[Exercise details]: Render the material as a Markdown table with the columns Row and Line, beginning at the first line and continuing through the line containing "Reading left to". Number each line and omit the blank ones.

[Data provided]:
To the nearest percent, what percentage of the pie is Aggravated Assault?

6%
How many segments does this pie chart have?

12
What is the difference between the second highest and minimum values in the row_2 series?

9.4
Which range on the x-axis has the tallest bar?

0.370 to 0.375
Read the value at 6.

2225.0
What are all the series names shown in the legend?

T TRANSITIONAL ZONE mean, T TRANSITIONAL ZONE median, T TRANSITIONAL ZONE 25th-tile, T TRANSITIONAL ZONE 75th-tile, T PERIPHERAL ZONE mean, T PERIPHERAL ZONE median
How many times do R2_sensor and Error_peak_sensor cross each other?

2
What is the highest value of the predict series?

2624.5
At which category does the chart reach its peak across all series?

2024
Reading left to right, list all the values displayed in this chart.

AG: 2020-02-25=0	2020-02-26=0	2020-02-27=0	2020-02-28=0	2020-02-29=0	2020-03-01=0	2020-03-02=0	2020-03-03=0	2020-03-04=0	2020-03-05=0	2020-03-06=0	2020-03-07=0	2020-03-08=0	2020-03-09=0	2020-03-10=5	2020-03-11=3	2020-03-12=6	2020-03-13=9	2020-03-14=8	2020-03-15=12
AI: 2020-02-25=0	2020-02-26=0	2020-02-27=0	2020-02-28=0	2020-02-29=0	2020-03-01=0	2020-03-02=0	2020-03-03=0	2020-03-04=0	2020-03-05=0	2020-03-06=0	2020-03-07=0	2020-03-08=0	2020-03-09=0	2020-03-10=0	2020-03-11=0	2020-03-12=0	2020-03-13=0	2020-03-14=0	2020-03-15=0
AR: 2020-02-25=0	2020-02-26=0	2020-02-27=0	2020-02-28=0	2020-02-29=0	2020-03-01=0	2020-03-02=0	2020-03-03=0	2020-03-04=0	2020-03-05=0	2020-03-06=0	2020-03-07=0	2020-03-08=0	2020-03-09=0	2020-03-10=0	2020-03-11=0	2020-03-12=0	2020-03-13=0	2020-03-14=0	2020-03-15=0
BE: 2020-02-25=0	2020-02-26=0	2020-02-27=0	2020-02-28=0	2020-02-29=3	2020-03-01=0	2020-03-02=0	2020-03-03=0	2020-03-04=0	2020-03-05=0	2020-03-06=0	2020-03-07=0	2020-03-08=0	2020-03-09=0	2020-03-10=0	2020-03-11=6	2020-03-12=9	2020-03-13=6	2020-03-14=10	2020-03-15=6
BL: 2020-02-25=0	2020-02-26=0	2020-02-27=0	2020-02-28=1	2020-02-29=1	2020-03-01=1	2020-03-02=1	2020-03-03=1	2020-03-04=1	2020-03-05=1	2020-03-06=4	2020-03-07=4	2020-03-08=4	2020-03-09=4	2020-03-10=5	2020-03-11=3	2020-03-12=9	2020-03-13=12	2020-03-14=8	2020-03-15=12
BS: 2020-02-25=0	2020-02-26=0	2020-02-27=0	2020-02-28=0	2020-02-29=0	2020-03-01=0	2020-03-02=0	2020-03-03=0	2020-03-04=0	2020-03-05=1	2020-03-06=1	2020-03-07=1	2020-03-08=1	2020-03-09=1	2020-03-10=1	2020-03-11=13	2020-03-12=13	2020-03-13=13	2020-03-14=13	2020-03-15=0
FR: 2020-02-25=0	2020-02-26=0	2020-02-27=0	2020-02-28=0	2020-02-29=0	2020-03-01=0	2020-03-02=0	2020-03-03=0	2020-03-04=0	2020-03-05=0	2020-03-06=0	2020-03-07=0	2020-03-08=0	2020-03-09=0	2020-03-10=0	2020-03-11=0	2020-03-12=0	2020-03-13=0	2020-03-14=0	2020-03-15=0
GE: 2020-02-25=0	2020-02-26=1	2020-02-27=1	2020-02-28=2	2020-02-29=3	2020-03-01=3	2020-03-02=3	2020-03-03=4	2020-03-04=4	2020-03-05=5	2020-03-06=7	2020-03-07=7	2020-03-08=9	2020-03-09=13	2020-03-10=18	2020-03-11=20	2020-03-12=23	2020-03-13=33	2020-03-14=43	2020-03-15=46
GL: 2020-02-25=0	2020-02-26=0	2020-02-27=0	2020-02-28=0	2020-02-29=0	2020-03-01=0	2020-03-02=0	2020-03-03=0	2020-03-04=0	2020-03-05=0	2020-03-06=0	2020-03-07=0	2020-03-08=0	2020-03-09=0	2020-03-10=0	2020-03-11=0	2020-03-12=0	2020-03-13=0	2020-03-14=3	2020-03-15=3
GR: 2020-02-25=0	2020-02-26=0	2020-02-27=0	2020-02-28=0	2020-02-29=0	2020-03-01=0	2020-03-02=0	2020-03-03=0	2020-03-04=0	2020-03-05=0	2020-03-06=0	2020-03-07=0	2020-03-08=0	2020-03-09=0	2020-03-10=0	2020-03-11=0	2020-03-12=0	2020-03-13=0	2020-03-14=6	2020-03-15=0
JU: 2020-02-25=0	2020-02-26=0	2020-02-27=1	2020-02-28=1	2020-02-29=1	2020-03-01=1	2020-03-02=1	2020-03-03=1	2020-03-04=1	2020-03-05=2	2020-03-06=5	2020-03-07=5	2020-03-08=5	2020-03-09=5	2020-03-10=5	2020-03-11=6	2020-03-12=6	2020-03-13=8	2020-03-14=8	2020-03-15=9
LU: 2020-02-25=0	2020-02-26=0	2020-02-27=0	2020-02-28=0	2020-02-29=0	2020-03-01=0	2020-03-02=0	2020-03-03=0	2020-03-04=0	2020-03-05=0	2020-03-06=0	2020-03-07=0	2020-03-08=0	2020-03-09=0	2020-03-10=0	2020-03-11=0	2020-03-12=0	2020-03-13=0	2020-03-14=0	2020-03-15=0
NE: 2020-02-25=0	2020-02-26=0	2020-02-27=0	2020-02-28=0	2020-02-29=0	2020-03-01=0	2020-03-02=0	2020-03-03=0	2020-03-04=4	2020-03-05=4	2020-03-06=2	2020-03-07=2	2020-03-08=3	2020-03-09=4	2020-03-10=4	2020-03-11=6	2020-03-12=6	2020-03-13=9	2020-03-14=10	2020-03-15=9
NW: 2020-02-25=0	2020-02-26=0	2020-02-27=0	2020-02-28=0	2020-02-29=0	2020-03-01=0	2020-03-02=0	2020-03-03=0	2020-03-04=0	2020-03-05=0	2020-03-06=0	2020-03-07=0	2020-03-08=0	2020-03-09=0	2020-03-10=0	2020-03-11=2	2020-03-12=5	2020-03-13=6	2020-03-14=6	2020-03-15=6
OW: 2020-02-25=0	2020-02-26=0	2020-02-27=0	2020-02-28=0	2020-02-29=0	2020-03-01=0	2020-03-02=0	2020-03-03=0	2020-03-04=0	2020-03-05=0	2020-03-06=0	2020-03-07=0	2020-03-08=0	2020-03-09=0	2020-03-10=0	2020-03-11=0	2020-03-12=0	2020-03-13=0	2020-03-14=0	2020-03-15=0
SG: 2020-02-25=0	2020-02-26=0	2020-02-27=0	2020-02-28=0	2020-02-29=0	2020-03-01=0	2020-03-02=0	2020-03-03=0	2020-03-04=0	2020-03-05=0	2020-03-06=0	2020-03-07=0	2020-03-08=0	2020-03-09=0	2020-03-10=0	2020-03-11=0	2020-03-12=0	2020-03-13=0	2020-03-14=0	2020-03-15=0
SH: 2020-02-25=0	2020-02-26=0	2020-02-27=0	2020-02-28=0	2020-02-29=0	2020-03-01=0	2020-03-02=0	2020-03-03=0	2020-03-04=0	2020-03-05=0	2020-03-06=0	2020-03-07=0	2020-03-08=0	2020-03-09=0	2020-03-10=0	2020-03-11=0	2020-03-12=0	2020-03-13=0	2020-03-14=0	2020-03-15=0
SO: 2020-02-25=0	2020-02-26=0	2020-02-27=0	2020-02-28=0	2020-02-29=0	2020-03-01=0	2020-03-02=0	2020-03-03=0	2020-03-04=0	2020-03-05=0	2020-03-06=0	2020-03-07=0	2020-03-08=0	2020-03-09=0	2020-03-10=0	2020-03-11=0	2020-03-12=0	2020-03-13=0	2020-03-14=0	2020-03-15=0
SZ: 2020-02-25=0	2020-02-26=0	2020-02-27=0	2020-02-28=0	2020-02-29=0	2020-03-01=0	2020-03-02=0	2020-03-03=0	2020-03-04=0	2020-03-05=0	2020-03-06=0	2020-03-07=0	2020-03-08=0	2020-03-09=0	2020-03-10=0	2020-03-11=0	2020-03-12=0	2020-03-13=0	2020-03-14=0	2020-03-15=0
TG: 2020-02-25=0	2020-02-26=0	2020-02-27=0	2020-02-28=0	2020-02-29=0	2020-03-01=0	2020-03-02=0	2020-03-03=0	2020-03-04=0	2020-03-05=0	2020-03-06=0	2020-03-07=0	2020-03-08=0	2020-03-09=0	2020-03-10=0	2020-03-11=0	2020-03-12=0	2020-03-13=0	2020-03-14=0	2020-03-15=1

[Answer to this task]:
| Row | Line |
|---|---|
| 1 | To the nearest percent, what percentage of the pie is Aggravated Assault? |
| 2 | 6% |
| 3 | How many segments does this pie chart have? |
| 4 | 12 |
| 5 | What is the difference between the second highest and minimum values in the row_2 series? |
| 6 | 9.4 |
| 7 | Which range on the x-axis has the tallest bar? |
| 8 | 0.370 to 0.375 |
| 9 | Read the value at 6. |
| 10 | 2225.0 |
| 11 | What are all the series names shown in the legend? |
| 12 | T TRANSITIONAL ZONE mean, T TRANSITIONAL ZONE median, T TRANSITIONAL ZONE 25th-tile, T TRANSITIONAL ZONE 75th-tile, T PERIPHERAL ZONE mean, T PERIPHERAL ZONE median |
| 13 | How many times do R2_sensor and Error_peak_sensor cross each other? |
| 14 | 2 |
| 15 | What is the highest value of the predict series? |
| 16 | 2624.5 |
| 17 | At which category does the chart reach its peak across all series? |
| 18 | 2024 |
| 19 | Reading left to right, list all the values displayed in this chart. |